Now let me go back to my dateless dairy. There is a reason for all of us to be here. All of us may not be very clear about it but each of us is destined for some thing, which also we don’t know very clearly . In my case, purpose often seems to be more muddy or clearly vague.

I know very well that I don’t have any right to be unhappy. Because that is against the very nature of our creation. I have read long ago, “Be happy. That is one way of being wise.” I want to be wiser, despite all the failure on many sides of life because I will try to attain happiness. We may not know or discover many great things in life but if you are patient or still long enough, we will catch all the miracle in fleeting glimpses . I know I need to change in many areas of life. I will be careful with diet .I must do more walking than merely writing about its benefits. More than the diet and the exercise, quality sleep during night is very much important to rejuvenate our health and restore normalcy during waking hours. Still I am not able to take the first step. Bit I know that all the necessary changes will come across my highway of life .

There is more pain in life than I have bargained for . But in the end there will be peace, joy and harmony . That is what we optimistically hope for . An interesting quote “Too late now . I will never make it.” Seem to fir into my mood and character. I will not meekly submit to it.
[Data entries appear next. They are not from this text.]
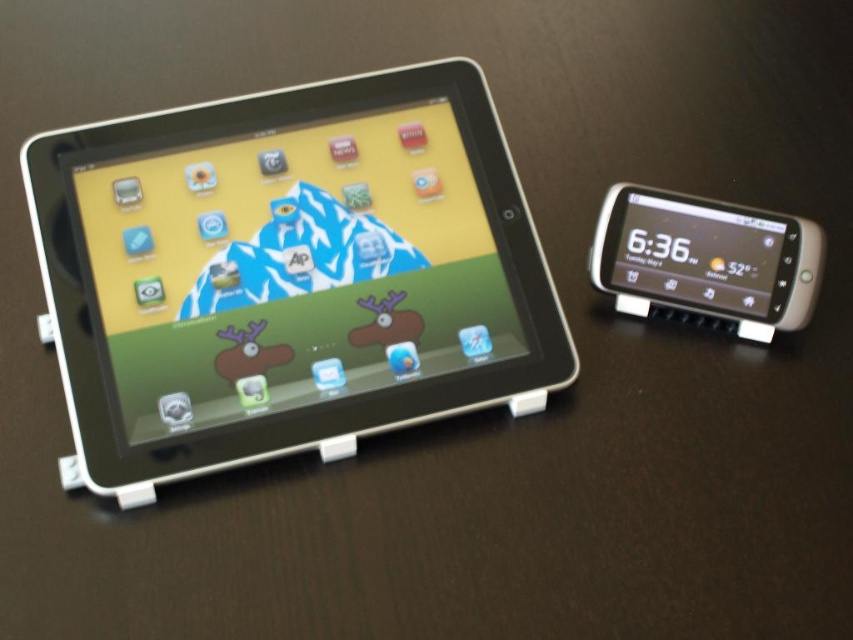
You are trying to locate the black plastic tablet at left in the image. What are the coordinates where you can find it?

The black plastic tablet at left can be found at coordinates point (289, 273).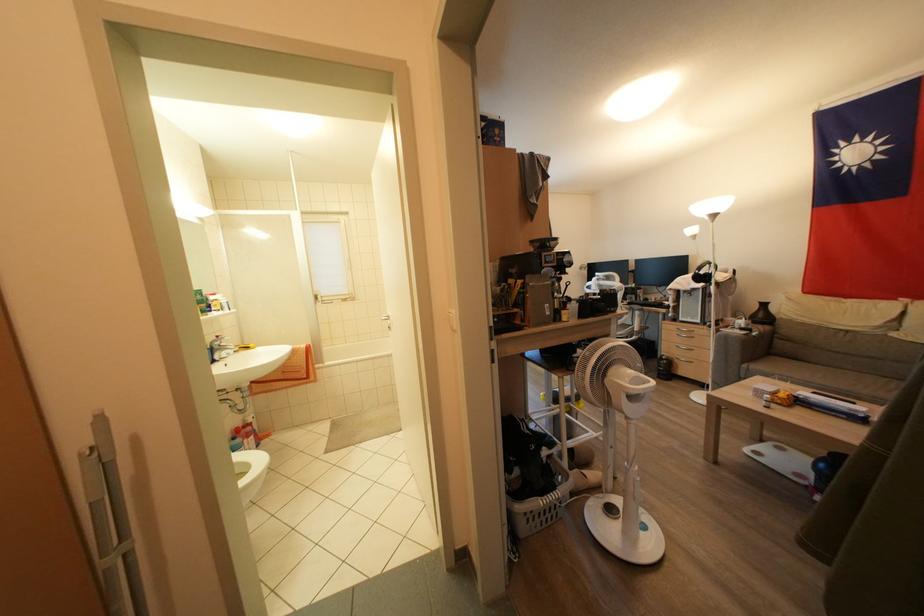
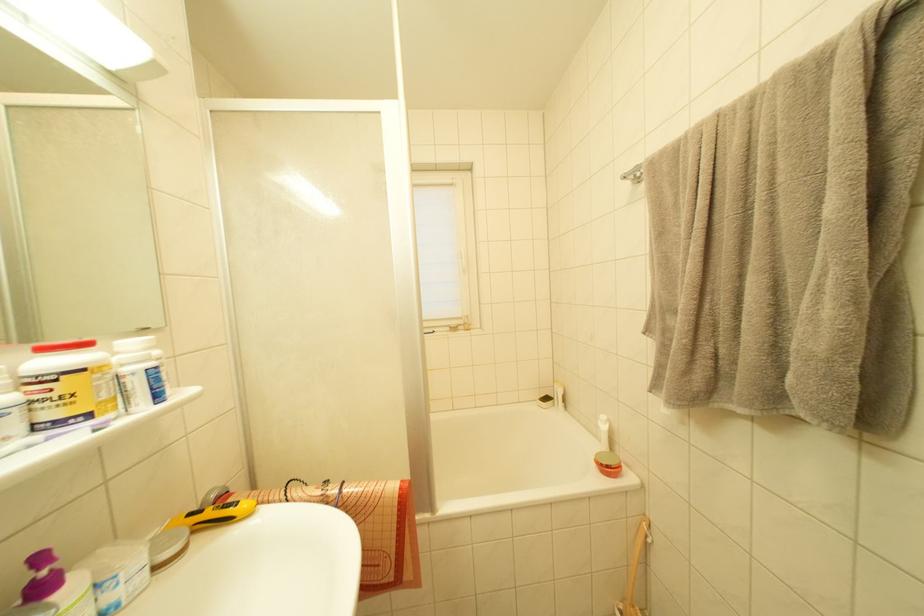
Find the pixel in the second image that matches the point at 317,382 in the first image.

(411, 577)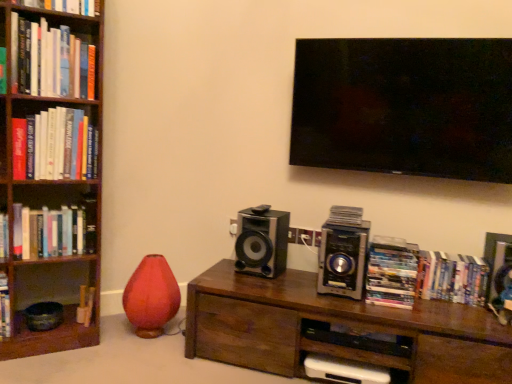
In order to click on free spot to the right of wooden bookshelf at left in this screenshot , I will do `click(114, 346)`.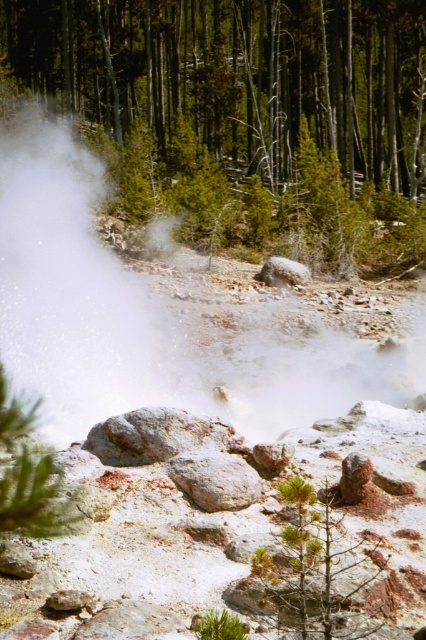
Question: In this image, where is green matte tree at upper center located relative to white vapor at center?

Choices:
 (A) below
 (B) above

Answer: (B)

Question: Which of the following is the farthest from the observer?

Choices:
 (A) white vapor at center
 (B) green matte tree at upper center

Answer: (B)

Question: Is the position of green matte tree at upper center less distant than that of white vapor at center?

Choices:
 (A) no
 (B) yes

Answer: (A)

Question: Is green matte tree at upper center bigger than white vapor at center?

Choices:
 (A) no
 (B) yes

Answer: (B)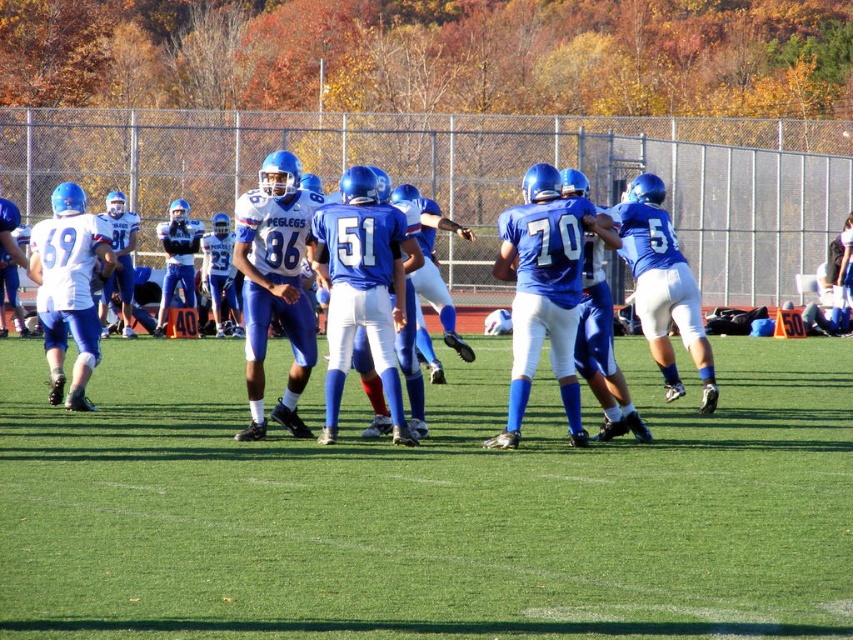
Looking at this image, which of these two, green artificial turf at center or blue matte uniform at center, stands taller?

blue matte uniform at center

Is green artificial turf at center thinner than blue matte uniform at center?

Incorrect, green artificial turf at center's width is not less than blue matte uniform at center's.

I want to click on green artificial turf at center, so click(x=427, y=508).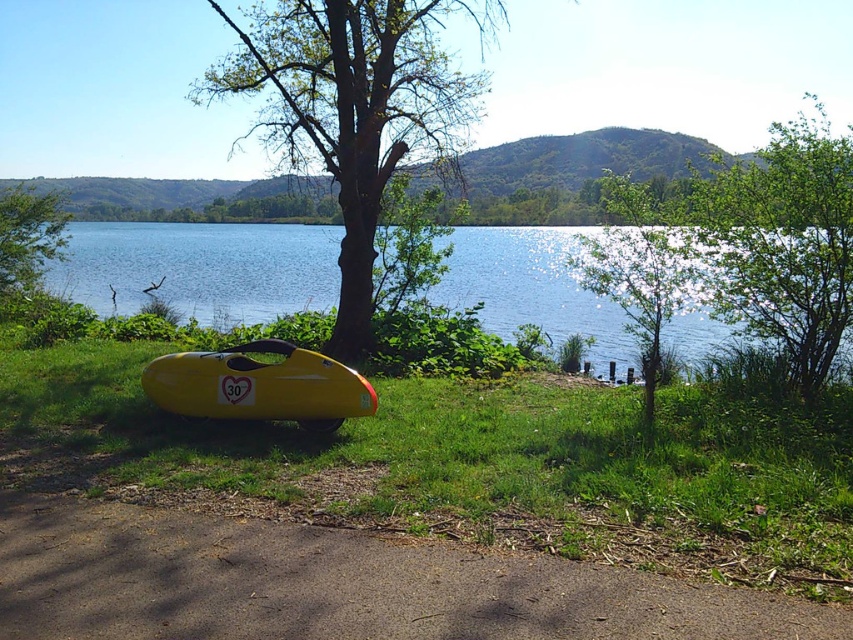
You are planning to transport both the yellow matte boat at lower center and the green matte tree at lower left using a truck that can carry items up to 2 meters in width. Given their widths, can both items fit side by side in the truck bed?

The yellow matte boat at lower center is narrower than the green matte tree at lower left. However, since the total width of both items combined is not provided, we cannot determine if they can fit side by side in the truck bed that allows up to 2 meters in width.

You are standing at the edge of the lake and want to find the yellow kayak. According to the scene, where is the green grass at center in relation to the green leafy tree at upper right?

The green grass at center is located below the green leafy tree at upper right, so the grass is positioned under the tree in the image.

You are standing at the edge of the lake and want to take a photo of the green leafy tree at upper right without the green grass at center blocking the view. How should you position yourself to achieve this?

Move behind the green grass at center so that the green leafy tree at upper right is visible without obstruction.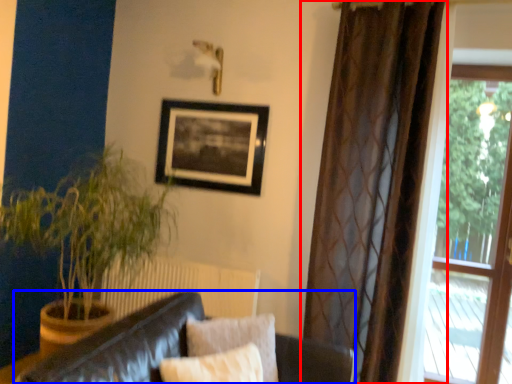
Question: Among these objects, which one is nearest to the camera, curtain (highlighted by a red box) or studio couch (highlighted by a blue box)?

Choices:
 (A) curtain
 (B) studio couch

Answer: (B)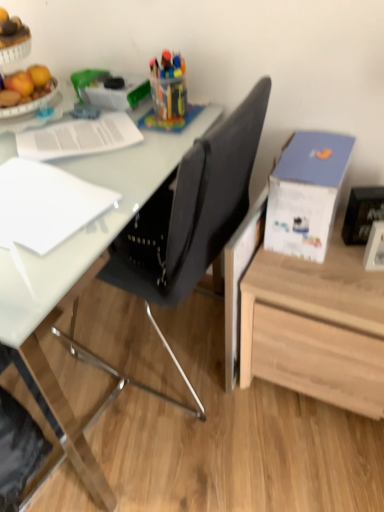
Question: Can you confirm if black glossy picture frame at upper right, which is the 2th picture frame in bottom-to-top order, is taller than white glossy picture frame at lower right, which is the 1th picture frame in bottom-to-top order?

Choices:
 (A) no
 (B) yes

Answer: (B)

Question: Is black glossy picture frame at upper right, which is the 2th picture frame in bottom-to-top order, wider than white glossy picture frame at lower right, which is the 1th picture frame in bottom-to-top order?

Choices:
 (A) no
 (B) yes

Answer: (B)

Question: Is white glossy picture frame at lower right, positioned as the 2th picture frame in top-to-bottom order, completely or partially inside black glossy picture frame at upper right, the first picture frame viewed from the top?

Choices:
 (A) no
 (B) yes

Answer: (A)

Question: Is black glossy picture frame at upper right, the first picture frame viewed from the top, not within white glossy picture frame at lower right, which is the 1th picture frame in bottom-to-top order?

Choices:
 (A) yes
 (B) no

Answer: (A)

Question: Is black glossy picture frame at upper right, which is the 2th picture frame in bottom-to-top order, smaller than white glossy picture frame at lower right, which is the 1th picture frame in bottom-to-top order?

Choices:
 (A) yes
 (B) no

Answer: (B)

Question: Could you tell me if black glossy picture frame at upper right, which is the 2th picture frame in bottom-to-top order, is facing white glossy picture frame at lower right, positioned as the 2th picture frame in top-to-bottom order?

Choices:
 (A) no
 (B) yes

Answer: (B)

Question: Is blue cardboard box at upper right at the back of white paper at left, which appears as the first notebook when viewed from the front?

Choices:
 (A) yes
 (B) no

Answer: (B)

Question: Can you confirm if white paper at left, which is the first notebook in bottom-to-top order, is positioned to the right of blue cardboard box at upper right?

Choices:
 (A) yes
 (B) no

Answer: (B)

Question: Could you tell me if white paper at left, which appears as the first notebook when viewed from the front, is turned towards blue cardboard box at upper right?

Choices:
 (A) yes
 (B) no

Answer: (B)

Question: From a real-world perspective, is white paper at left, acting as the second notebook starting from the top, over blue cardboard box at upper right?

Choices:
 (A) no
 (B) yes

Answer: (B)

Question: Considering the relative sizes of white paper at left, which ranks as the second notebook in back-to-front order, and blue cardboard box at upper right in the image provided, is white paper at left, which ranks as the second notebook in back-to-front order, bigger than blue cardboard box at upper right?

Choices:
 (A) yes
 (B) no

Answer: (B)

Question: Does white paper at left, which ranks as the second notebook in back-to-front order, come behind blue cardboard box at upper right?

Choices:
 (A) yes
 (B) no

Answer: (B)

Question: Is white glossy picture frame at lower right, which is the 1th picture frame in bottom-to-top order, to the left of white paper at upper left, placed as the 2th notebook when sorted from bottom to top, from the viewer's perspective?

Choices:
 (A) no
 (B) yes

Answer: (A)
Better late than never . I know before the day exit comes, I should exist each moment of life to be engaged with something . To some extent that neglected domestic side must get predominance over everything else. This is not only for me but also for others who have forgotten to fine-tune the domestic side of life in pursuit of professional infatuation .All the action packed events and incidents of life – the setbacks in life –some times the loss of life itself, I have enjoyed it some thing like a thriller movie. All of us are in one way in a perpetual battle field and we should know how to be happy amidst all chaos.